L’intérêt musical et historique de De Fringues De Musique Et De mecs est évident : Viv Albertine n’a eu de cesse adolescente de chercher et de découvrir des musiques qu’elle ne connaissait pas jusqu’ici – elle ne ment jamais sur ses goûts et assume parfaitement ceux de sa jeunesse hippie ; puis elle a assisté et surtout participé aux débuts du punk anglais, a eu des amitiés ou des amours tumultueuses avec des personnalités qui figureront pour toujours au panthéon de la musique ; surtout elle a senti et compris qu’elle devait faire de la musique par elle-même et pour elle-même – elle a alors monté les Flowers Of Romance (avec Sid Vicious) puis les Slits, groupe entièrement composé de femmes. Qu’importe si elle ne savait pas vraiment jouer de la guitare, qu’importe si elle manquait de pratique et de confiance en elle, l’important était de retranscrire avec ses propres moyens la musique et les envies qu’elle sentait en elle, ce qui est la définition stricto sensu du Do It Yourself.
Mais le véritable sujet du livre n’est pas là. De ses années d’adolescence à sa vie de « femme rangée et mariée »*** en passant par son parcours musical, Viv Albertine raconte ce que c’est que d’être femme : une personne constamment humiliée, abusée, menacée, exploitée et rabaissée dans une société occidentale dominée par les hommes et le patriarcat judéo-chrétien – et je rajoute même : capitaliste****. Elle ne parle pourtant jamais de combat. Elle raconte ses choix de vie, assume totalement ses erreurs éventuelles, parle de ses réussites et des épreuves qu’elle a endurées, évite toute complaisance et se livre abondamment et avec une telle liberté (sur le sexe, la drogue) que la question de l’impudeur ou de l’indiscrétion ne se pose même pas. Viv Alvertine reconnait s’être parfois perdue de vue mais est restée fidèle à ce qu’elle voulait et son propos est tour à tour léger, grave, drôle, sombre, enjoué, dépressif, humoristique, sérieux, romantique, scabreux, choquant, exemplaire.
La vie de Viv Albertine pourrait être un véritable roman mais elle s’en fout parce que le plus important c’est justement de vivre, alors qu’elle a failli mourir tellement de fois. Elle aime la vie et, surtout, elle aime l’Amour et l’Amitié, choses en lesquelles elle n’a jamais cessé de croire, en dépit de tout*****. Son ambivalence la pousse constamment à se détester elle-même, à minimiser la force et l’importance de ce qu’elle entreprend tout en ne renonçant jamais, cherchant toujours. Elle a parfaitement conscience qu’elle aime plaire – elle donne des descriptifs vertigineux de ses tenues vestimentaires – mais comprend que les regards que les autres lui portent, en particulier et surtout les regards masculins, sont des regards invalidants et coercitifs, dominateurs.
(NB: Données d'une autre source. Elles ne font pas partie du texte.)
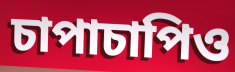
চাপাচাপিও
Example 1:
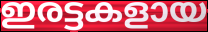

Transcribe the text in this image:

ഇരട്ടകളായ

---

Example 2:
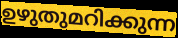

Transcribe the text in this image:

ഉഴുതുമറിക്കുന്ന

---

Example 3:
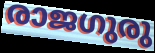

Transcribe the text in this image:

രാജഗുരു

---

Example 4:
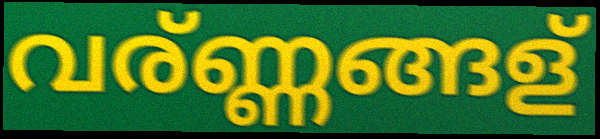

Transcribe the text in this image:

വര്ണ്ണങ്ങള്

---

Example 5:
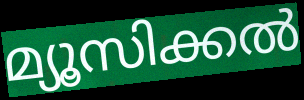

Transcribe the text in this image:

മ്യൂസിക്കൽ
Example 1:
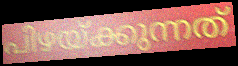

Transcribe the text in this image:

പിഴയ്ക്കുന്നത്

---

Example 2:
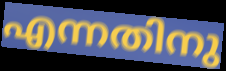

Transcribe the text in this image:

എന്നതിനു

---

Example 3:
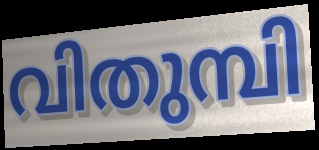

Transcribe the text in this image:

വിതുമ്പി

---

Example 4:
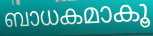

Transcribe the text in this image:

ബാധകമാകൂ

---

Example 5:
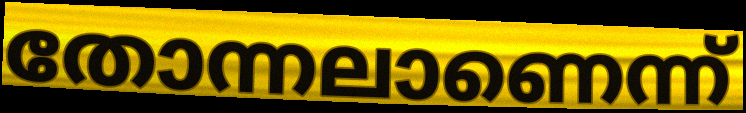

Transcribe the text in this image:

തോന്നലാണെന്ന്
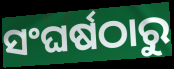
ସଂଘର୍ଷଠାରୁ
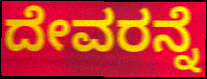
ದೇವರನ್ನೆ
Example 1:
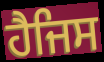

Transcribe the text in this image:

ਹੈਜਿਸ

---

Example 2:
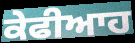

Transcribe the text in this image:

ਕੇਫੀਆਹ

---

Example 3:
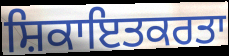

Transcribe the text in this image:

ਸ਼ਿਕਾਇਤਕਰਤਾ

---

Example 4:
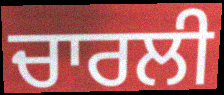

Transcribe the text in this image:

ਚਾਰਲੀ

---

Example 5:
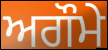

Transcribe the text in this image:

ਅਗੌਮੇ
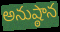
అనుష్ఠాన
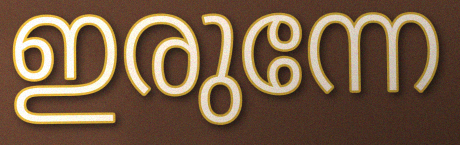
ഇരുന്നേ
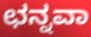
ಛನ್ನವಾ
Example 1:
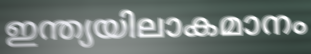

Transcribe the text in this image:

ഇന്ത്യയിലാകമാനം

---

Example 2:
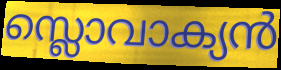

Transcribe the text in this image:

സ്ലൊവാക്യൻ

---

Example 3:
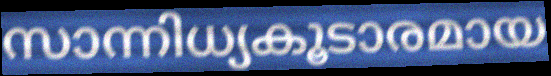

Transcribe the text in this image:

സാന്നിധ്യകൂടാരമായ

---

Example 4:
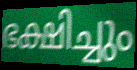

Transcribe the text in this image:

ഭക്ഷിച്ചും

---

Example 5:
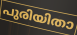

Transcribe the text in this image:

പുരിയിതാ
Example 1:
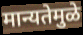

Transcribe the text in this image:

मान्यतेमुळे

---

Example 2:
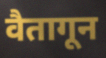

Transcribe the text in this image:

वैतागून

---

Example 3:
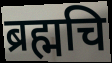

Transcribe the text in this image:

ब्रह्मचि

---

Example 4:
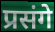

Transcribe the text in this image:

प्रसंगे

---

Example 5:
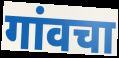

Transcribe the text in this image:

गांवचा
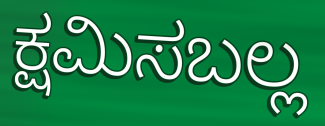
ಕ್ಷಮಿಸಬಲ್ಲ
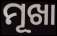
ମୂଖା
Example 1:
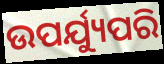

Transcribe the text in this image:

ଉପର୍ଯ୍ୟୁପରି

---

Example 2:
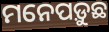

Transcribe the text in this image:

ମନେପଡ଼ୁଛ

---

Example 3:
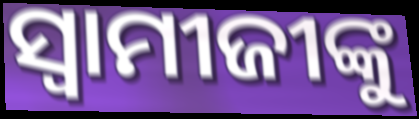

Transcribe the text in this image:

ସ୍ଵାମୀଜୀଙ୍କୁ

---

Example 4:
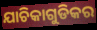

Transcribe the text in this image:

ଯାଚିକାଗୁଡିକର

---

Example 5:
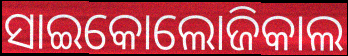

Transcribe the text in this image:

ସାଇକୋଲୋଜିକାଲ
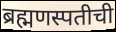
ब्रह्मणस्पतीची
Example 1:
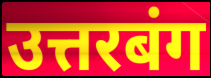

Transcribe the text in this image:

उत्तरबंग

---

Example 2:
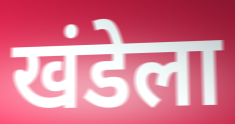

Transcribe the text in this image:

खंडेला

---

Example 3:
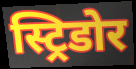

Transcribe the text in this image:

स्ट्रिडोर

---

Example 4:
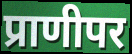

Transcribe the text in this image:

प्राणीपर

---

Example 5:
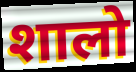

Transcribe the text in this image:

शालो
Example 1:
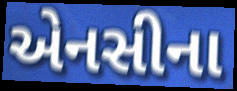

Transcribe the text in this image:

એનસીના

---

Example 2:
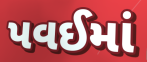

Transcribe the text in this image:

પવઈમાં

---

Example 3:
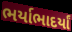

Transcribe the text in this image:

La seule et unique façon de s’imposer et de vivre c’est d’être soi-même et uniquement soi-même, Viv Albertine peut aujourd’hui continuer à affirmer qu’elle vit comme elle l’entend.
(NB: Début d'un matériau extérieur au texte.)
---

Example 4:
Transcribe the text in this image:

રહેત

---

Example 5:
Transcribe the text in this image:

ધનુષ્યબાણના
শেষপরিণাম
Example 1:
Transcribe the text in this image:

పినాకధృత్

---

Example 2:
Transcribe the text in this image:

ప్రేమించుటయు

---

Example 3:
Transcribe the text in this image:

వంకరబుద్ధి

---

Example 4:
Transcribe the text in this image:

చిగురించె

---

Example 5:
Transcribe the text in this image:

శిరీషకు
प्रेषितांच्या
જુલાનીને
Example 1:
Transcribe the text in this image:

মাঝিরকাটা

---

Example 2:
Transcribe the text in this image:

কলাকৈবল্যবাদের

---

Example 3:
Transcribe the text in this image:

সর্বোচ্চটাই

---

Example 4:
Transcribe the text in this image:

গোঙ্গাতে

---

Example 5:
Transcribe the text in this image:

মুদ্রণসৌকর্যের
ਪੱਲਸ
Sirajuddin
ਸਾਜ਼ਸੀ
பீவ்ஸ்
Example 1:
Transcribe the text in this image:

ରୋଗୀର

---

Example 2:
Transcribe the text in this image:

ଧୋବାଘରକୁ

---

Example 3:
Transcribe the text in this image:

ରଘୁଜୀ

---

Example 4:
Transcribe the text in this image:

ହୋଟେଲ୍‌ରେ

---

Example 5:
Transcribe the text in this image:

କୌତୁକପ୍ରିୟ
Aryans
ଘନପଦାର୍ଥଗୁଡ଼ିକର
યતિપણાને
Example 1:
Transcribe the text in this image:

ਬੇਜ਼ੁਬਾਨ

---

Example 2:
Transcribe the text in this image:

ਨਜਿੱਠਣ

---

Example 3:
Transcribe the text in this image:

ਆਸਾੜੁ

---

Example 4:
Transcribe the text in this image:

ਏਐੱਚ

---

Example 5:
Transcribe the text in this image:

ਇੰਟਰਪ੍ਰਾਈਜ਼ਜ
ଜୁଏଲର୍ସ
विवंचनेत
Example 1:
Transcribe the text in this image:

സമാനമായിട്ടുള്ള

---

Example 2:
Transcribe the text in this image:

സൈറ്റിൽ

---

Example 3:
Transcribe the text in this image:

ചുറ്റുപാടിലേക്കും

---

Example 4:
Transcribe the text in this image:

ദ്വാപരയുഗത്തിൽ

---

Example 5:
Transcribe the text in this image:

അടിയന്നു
[De Fringues De Musique Et De mecs est publié par Buchet Castel avec une (bonne) traduction en français d’Anatole Muchnik – Viv Albertine vient tout juste de publier chez l’éditeur anglais Faber & Faber un nouveau livre de mémoires intitulé To Throw Away Unopened]
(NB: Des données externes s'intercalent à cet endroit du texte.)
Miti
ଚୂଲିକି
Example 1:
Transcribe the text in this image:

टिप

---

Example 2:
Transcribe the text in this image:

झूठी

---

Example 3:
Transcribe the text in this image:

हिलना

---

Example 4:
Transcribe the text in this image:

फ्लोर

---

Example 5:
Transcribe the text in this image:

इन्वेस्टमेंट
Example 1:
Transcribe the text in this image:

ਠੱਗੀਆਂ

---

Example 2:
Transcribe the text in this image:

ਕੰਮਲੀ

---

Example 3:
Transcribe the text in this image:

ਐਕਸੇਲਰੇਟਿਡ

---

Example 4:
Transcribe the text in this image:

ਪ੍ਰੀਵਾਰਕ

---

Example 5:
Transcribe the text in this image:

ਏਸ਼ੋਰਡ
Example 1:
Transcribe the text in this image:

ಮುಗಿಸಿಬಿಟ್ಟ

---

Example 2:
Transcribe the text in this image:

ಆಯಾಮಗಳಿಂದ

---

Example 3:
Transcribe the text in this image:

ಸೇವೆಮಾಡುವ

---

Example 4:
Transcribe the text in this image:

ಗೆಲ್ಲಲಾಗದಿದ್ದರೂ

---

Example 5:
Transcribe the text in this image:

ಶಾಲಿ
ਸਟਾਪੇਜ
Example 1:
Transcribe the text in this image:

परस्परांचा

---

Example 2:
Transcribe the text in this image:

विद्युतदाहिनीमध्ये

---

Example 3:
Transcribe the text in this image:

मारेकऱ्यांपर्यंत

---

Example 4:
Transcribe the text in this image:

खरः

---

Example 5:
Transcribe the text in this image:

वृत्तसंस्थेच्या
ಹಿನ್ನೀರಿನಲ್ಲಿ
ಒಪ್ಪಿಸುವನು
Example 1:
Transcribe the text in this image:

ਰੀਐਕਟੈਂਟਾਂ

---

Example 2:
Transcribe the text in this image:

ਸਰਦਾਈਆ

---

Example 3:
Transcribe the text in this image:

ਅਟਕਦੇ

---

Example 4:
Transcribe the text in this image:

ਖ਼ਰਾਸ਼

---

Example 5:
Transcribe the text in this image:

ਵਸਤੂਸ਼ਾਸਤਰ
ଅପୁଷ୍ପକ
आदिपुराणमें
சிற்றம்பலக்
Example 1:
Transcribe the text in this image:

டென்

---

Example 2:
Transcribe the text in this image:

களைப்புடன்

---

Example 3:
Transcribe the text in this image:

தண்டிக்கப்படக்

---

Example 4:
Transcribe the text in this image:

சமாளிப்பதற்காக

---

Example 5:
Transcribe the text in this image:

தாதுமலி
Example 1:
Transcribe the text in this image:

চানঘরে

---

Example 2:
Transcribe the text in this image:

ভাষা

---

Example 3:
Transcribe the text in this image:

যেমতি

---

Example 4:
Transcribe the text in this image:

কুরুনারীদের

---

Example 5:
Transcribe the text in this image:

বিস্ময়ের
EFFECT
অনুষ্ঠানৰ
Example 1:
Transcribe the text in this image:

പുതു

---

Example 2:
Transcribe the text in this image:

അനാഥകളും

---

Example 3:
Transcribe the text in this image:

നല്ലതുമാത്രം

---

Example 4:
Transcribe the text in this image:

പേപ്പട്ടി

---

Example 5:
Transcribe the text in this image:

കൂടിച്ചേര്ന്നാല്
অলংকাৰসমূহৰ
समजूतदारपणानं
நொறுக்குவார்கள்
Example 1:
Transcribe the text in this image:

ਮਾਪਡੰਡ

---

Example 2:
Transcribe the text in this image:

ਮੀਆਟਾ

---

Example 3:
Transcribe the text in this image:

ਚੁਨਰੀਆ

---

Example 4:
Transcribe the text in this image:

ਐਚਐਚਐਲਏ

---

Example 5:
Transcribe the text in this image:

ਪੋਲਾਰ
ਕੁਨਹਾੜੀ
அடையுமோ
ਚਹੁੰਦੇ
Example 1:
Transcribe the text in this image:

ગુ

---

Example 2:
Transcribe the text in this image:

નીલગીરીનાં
* de son vrai nom Viviane Katrina Louise Albertine, née en 1954 à Sidney, Australie, d’une mère anglaise et d’un père français
** pour les non-anglicistes : slit = fente
** quand une femme épouse un homme on dit d’elle qu’elle se case et qu’elle se range – commodité logistique d’ameublement des mots et de leurs sens
**** à ce titre la lecture de Caliban et la Sorcière de Silvia Federici aux Éditions Entremonde est édifiante
***** page 401 elle écrit : « Maman, est ce que tout le monde a une boule de douleur et d’angoisse dans la poitrine tous les jours, du lever au coucher, comme moi ? » L’air soucieux elle m’a répondu « non ».